A fleet-wide IoT upgrade helps reduce this blind spot. It does not eliminate cold chain risk, but it improves the ability to detect risk while action is still possible.
The announcement is also important because Maersk is framing the next stage as intelligence, not just visibility. A platform that only displays data still requires users to interpret every signal manually. A more advanced system can prioritize exceptions, identify patterns and recommend operational responses.

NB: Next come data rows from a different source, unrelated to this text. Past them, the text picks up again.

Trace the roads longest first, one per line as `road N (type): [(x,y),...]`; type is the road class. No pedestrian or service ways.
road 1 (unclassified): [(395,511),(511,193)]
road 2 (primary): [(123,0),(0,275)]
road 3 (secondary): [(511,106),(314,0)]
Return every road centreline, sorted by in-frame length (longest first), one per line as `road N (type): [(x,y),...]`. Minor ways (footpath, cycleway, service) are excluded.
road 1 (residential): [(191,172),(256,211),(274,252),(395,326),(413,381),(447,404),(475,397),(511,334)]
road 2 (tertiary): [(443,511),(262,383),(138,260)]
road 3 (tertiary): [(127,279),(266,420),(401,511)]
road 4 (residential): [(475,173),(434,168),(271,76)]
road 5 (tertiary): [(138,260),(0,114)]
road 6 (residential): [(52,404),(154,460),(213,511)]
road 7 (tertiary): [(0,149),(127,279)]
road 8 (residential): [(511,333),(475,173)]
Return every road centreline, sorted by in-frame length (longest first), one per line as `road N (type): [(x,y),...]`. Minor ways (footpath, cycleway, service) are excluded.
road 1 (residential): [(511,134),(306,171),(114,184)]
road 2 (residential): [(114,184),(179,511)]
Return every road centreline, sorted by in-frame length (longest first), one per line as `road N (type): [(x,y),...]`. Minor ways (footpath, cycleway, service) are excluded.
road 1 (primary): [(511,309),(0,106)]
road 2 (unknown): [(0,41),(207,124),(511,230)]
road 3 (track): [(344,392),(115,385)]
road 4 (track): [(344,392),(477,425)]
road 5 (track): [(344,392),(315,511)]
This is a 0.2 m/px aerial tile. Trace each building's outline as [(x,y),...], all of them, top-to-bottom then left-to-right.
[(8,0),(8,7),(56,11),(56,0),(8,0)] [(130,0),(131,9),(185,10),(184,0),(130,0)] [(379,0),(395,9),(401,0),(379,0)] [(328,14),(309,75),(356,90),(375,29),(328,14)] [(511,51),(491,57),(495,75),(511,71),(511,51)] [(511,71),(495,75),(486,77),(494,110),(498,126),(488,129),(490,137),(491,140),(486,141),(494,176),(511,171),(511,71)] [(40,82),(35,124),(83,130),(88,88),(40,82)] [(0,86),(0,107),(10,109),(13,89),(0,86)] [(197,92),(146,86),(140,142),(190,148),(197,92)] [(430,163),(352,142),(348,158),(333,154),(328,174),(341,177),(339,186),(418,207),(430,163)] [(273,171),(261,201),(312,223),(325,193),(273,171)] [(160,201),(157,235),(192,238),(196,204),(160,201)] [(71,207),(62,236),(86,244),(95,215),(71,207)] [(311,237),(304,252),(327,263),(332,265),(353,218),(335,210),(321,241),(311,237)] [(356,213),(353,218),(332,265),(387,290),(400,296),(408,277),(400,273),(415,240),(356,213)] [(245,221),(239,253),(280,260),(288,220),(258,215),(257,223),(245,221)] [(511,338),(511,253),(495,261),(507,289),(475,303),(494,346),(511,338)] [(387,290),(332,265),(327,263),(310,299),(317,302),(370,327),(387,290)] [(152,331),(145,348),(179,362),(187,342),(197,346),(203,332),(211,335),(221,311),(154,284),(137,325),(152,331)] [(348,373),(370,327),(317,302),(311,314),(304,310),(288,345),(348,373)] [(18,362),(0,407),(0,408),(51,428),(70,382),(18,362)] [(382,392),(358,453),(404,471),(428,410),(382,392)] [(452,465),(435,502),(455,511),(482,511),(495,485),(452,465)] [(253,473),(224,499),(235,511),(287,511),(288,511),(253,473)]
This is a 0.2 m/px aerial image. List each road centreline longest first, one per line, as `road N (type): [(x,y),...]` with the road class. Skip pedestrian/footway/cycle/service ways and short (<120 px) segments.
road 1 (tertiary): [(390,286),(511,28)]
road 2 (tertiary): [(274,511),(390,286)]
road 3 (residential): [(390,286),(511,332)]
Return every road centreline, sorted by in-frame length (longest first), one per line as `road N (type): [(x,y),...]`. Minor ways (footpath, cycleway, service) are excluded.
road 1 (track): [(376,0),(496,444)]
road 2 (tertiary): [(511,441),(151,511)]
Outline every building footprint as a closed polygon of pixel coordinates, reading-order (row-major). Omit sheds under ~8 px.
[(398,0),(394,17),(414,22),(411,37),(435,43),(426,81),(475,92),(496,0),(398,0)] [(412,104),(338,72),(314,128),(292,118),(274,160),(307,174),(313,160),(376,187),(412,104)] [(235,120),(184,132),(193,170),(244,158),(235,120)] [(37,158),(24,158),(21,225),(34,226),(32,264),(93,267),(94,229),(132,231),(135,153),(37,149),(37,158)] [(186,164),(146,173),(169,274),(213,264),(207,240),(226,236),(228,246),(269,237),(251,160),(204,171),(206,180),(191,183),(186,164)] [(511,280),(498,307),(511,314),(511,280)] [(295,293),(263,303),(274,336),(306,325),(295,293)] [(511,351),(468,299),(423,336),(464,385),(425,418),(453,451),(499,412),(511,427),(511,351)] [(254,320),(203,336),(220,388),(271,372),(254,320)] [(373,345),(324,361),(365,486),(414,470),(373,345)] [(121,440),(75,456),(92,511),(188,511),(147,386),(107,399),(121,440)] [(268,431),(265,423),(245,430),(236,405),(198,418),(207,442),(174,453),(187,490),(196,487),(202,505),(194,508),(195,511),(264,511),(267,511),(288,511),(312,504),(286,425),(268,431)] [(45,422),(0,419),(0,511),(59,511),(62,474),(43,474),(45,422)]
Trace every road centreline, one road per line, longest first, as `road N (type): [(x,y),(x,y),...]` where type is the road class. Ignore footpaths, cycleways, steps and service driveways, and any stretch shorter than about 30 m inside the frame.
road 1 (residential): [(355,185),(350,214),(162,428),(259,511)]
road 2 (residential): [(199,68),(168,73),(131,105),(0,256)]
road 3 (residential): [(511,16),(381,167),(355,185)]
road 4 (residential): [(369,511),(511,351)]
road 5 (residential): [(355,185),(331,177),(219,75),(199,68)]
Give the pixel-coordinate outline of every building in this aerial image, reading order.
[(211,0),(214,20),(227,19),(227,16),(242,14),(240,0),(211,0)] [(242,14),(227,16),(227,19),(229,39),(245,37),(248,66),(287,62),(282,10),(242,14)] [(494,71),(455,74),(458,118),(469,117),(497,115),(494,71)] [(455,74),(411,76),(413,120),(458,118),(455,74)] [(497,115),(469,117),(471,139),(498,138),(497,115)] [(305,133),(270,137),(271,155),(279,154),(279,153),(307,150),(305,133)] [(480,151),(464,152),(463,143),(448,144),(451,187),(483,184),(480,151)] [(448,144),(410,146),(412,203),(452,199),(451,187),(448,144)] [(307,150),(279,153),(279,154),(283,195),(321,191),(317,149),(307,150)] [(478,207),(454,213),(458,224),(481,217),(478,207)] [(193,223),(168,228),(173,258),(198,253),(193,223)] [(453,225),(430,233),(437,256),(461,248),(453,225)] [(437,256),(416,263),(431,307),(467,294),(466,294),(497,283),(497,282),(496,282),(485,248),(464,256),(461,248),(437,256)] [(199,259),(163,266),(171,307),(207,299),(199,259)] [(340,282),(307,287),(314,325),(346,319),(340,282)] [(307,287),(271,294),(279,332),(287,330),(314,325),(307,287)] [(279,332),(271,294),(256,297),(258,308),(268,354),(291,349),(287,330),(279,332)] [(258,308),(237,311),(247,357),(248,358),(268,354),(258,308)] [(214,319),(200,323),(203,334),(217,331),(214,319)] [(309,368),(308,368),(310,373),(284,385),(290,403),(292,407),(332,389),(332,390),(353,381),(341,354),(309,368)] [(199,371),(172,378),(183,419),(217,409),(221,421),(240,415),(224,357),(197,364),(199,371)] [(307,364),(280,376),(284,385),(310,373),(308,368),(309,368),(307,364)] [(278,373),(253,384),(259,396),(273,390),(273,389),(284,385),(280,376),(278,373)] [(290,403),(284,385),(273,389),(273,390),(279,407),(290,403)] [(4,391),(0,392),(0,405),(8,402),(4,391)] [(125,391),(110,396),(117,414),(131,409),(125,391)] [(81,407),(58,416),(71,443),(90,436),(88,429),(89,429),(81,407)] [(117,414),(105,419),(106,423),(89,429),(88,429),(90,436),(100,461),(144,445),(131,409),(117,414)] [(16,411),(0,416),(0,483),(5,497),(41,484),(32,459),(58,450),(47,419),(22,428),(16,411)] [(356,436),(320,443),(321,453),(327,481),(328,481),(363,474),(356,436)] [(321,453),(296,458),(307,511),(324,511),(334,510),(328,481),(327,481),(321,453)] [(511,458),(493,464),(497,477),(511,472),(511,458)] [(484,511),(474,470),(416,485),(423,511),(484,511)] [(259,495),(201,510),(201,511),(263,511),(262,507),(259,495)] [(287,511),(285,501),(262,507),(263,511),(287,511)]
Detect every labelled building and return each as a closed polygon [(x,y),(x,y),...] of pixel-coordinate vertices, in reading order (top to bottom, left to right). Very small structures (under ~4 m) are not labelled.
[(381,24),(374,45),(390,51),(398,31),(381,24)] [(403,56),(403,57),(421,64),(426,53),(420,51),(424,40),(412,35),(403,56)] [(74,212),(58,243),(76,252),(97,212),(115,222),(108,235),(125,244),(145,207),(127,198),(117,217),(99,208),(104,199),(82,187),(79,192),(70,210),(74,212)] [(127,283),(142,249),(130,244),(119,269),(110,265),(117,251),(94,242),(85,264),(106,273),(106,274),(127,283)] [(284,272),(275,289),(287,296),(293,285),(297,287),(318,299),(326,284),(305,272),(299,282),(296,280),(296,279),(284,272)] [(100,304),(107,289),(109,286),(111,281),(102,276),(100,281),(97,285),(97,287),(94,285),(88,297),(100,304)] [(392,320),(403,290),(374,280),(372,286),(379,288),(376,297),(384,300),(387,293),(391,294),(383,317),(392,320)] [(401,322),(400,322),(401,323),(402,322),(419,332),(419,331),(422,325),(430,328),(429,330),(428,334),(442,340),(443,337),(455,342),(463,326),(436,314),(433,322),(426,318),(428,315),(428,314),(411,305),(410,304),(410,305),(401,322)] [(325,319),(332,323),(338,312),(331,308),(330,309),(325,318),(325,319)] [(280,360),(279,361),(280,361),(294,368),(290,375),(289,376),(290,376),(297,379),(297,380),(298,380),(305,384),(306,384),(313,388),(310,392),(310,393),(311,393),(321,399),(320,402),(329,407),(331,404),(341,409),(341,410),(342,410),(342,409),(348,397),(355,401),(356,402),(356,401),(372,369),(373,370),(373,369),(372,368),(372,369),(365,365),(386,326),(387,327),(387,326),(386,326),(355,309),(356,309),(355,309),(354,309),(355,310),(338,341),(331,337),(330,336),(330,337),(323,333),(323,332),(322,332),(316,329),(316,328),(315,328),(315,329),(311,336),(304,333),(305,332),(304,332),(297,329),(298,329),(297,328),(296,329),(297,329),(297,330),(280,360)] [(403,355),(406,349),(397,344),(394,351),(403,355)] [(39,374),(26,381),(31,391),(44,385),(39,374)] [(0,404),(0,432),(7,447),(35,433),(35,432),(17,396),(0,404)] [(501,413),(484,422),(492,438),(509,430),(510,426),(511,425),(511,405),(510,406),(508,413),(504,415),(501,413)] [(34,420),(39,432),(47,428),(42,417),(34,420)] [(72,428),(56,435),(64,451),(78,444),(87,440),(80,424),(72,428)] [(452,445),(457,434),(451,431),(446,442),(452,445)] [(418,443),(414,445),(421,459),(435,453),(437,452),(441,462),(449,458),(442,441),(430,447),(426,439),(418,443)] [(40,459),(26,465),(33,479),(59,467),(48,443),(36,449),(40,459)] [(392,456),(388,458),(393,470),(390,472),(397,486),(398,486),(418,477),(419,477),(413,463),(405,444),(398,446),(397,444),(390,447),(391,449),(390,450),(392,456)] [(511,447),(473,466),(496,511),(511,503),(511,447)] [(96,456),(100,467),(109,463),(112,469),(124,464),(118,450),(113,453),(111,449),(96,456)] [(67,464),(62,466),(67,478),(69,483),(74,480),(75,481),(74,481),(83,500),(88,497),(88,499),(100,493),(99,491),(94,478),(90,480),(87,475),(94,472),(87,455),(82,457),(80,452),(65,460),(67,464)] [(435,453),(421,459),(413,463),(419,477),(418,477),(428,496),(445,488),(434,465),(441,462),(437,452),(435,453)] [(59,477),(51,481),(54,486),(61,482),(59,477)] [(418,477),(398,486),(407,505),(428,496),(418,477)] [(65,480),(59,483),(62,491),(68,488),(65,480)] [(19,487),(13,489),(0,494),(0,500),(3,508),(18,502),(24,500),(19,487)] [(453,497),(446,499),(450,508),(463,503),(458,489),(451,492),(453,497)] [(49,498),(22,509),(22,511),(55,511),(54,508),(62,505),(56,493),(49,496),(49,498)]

For high-value perishables and pharmaceutical shipments, this shift is important. Cold chain teams do not need more raw data only. They need timely, shipment-specific guidance that helps prevent temperature excursions, protect shelf life and maintain compliance documentation.
B2B Impact
For food exporters and importers, the upgrade can support stronger lane qualification and shipment review. Exporters should not rely only on the carrier’s general visibility tools, but should define which alerts matter, who receives them, how quickly they must be reviewed and what actions are authorized when an exception occurs.
For refrigerated logistics providers, the announcement raises the standard for digital cold chain service. Customers will increasingly expect not only container location, but also a clear view of container condition, shipment status and exception handling.
For cold storage operators and port-side warehouses, better reefer visibility can improve receiving and dispatch planning. If a container is delayed, showing abnormal behavior or approaching a critical handling window, the receiving facility can prioritize unloading, inspection or quality review.
For pharmaceutical and healthcare shippers using ocean freight, the opportunity is more controlled documentation. Reefer data can support temperature history review, but it should be integrated with validated packaging records, data logger records, lane qualification documents and deviation procedures.
For packaging suppliers, better reefer visibility creates a more precise understanding of real-world lane exposure. That can help shippers select appropriate pallet covers, insulated liners, PCM systems or additional data loggers for specific routes rather than relying on generic packout assumptions.
For technology providers, Maersk’s direction confirms that cold chain visibility is moving toward decision support. The next competitive layer will be analytics that turn container data into operational recommendations, risk scoring and automated escalation.
The wider B2B lesson is that refrigerated transport is becoming a connected control system. The container, vessel, port, warehouse and customer dashboard all need to operate as part of one cold chain integrity framework.